BEGIN ctx_ddl.create_preference('mywordlist', 'BASIC_WORDLIST'); ctx_ddl.set_attribute('mywordlist','FUZZY_MATCH','ENGLISH'); ctx_ddl.set_attribute('mywordlist','FUZZY_SCORE','1'); ctx_ddl.set_attribute('mywordlist','FUZZY_NUMRESULTS','5000'); ctx_ddl.set_attribute('mywordlist','SUBSTRING_INDEX','TRUE'); ctx_ddl.set_attribute('mywordlist','STEMMER','ENGLISH'); END;
And the final step is to piece it all together by defining a new Text policy
BEGIN ctx_ddl.create_policy('my_policy', NULL, NULL, 'mylex', 'mystop', 'mywordlist'); END;
Define Settings for OML Model
We will create two models. An Attribute Importance model and a Classification model. The following defines the model parameters for each of these.
CREATE TABLE att_import_model_settings (setting_name varchar2(30), setting_value varchar2(30)); INSERT INTO att_import_model_settings (setting_name, setting_value) VALUES (''ALGO_NAME'', ''ALGO_AI_MDL''); INSERT INTO att_import_model_settings (setting_name, setting_value) VALUES (''PREP_AUTO'', ''ON''); INSERT INTO att_import_model_settings (setting_name, setting_value) VALUES (''ODMS_TEXT_POLICY_NAME'', ''my_policy''); INSERT INTO att_import_model_settings (setting_name, setting_value) VALUES (''ODMS_TEXT_MAX_FEATURES'', ''3000'')';
CREATE TABLE wine_model_settings (setting_name varchar2(30), setting_value varchar2(30)); INSERT INTO wine_model_settings (setting_name, setting_value) VALUES (''ALGO_NAME'', ''ALGO_RANDOM_FOREST''); INSERT INTO wine_model_settings (setting_name, setting_value) VALUES (''PREP_AUTO'', ''ON''); INSERT INTO wine_model_settings (setting_name, setting_value) VALUES (''ODMS_TEXT_POLICY_NAME'', ''my_policy''); INSERT INTO wine_model_settings (setting_name, setting_value) VALUES (''ODMS_TEXT_MAX_FEATURES'', ''3000'')';
Create the Training and Test data sets.
CREATE TABLE wine_train_data AS SELECT id, country, description, designation, points_bin, price, province, region_1, region_2, taster_name, variety, title FROM winereviews130k_bin SAMPLE (60) SEED (1);
CREATE TABLE wine_test_data AS SELECT id, country, description, designation, points_bin, price, province, region_1, region_2, taster_name, variety, title FROM winereviews130k_bin WHERE id NOT IN (SELECT id FROM wine_train_data);
All the set up is done, we can move onto the creating the machine learning models.
Create the OML Model (Attribute Importance & Classification)

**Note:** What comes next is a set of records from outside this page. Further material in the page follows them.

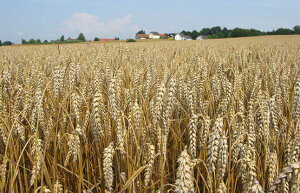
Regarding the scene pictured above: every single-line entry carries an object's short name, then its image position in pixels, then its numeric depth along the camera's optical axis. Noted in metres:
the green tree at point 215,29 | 111.01
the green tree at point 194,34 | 95.50
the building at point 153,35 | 94.56
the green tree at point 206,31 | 107.75
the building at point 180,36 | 87.56
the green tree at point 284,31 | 57.62
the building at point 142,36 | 91.55
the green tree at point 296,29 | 57.09
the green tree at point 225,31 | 100.10
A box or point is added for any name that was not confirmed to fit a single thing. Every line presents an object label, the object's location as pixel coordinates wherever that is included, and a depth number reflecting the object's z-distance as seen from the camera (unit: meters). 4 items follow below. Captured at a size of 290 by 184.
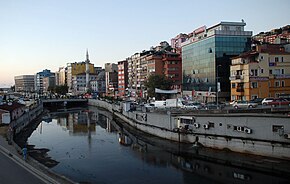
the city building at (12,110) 35.27
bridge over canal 78.55
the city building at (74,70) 136.81
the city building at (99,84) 116.23
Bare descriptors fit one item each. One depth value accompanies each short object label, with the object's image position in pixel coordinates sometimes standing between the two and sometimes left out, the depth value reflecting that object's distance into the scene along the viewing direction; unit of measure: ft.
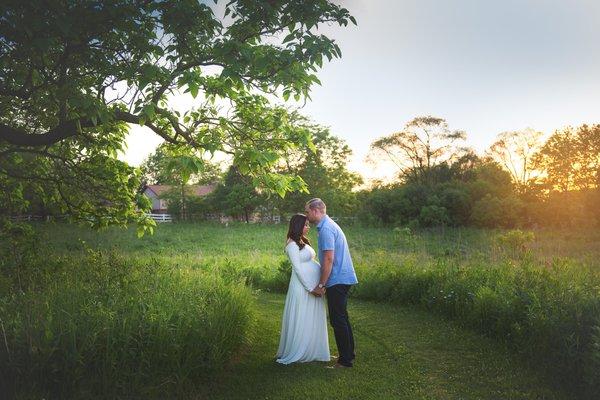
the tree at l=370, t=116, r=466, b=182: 151.94
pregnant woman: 21.22
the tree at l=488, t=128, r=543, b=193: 125.80
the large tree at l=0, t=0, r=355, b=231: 18.60
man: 20.66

We are going to create two models. The first is an Attribute Important model. This will look at the data set and will determine what attributes contribute most towards determining the target variable. As we are incorporting Texting Mining we will see what words/tokens from the DESCRIPTION attribute also contribute towards the target variable.
BEGIN DBMS_DATA_MINING.CREATE_MODEL( model_name => 'GOOD_WINE_AI', mining_function => DBMS_DATA_MINING.ATTRIBUTE_IMPORTANCE, data_table_name => 'winereviews130k_bin', case_id_column_name => 'ID', target_column_name => 'POINTS_BIN', settings_table_name => 'att_import_mode_settings'); END;
We can query the system views for Oracle ML to find out what are the important variables.
SELECT * FROM dm$vagood_wine_ai ORDER BY attribute_rank;
Here is the listing of the top 15 most important attributes. We can see from the first 15 rows and looking under column ATTRIBUTE_SUBNAME, the words from the DESCRIPTION attribute that seem to be important and contribute towards determining the value in the target attribute.
At this point you might determine, based on domain knowledge, some of these words should be excluded as they are generic for the domain. In this case, go back to the Stop Word List and recreate it with any additional words. This can be repeated until you are happy with the list. In this example, WINE could be excluded by including it in the Stop Word List.
Run the following to create the Classification model. It is very similar to what we ran above with minor changes to the name of the model, the data mining function and the name of the settings table.
BEGIN DBMS_DATA_MINING.CREATE_MODEL( model_name => 'GOOD_WINE_MODEL', mining_function => DBMS_DATA_MINING.CLASSIFICATION, data_table_name => 'winereviews130k_bin', case_id_column_name => 'ID', target_column_name => 'POINTS_BIN', settings_table_name => 'wine_model_settings'); END;
Apply OML Model
The model can be applied in similar ways to any other ML model created using OML. For example the following displays the wine details along with the predicted points bin values (good or bad) and the probability score (<=1) of the prediction.
SELECT id, price, country, designation, province, variety, points_bin, PREDICTION(good_wine_mode USING *) pred_points_bin, PREDICTION_PROBABILITY(good_wine_mode USING *) prob_points_bin FROM wine_test_data;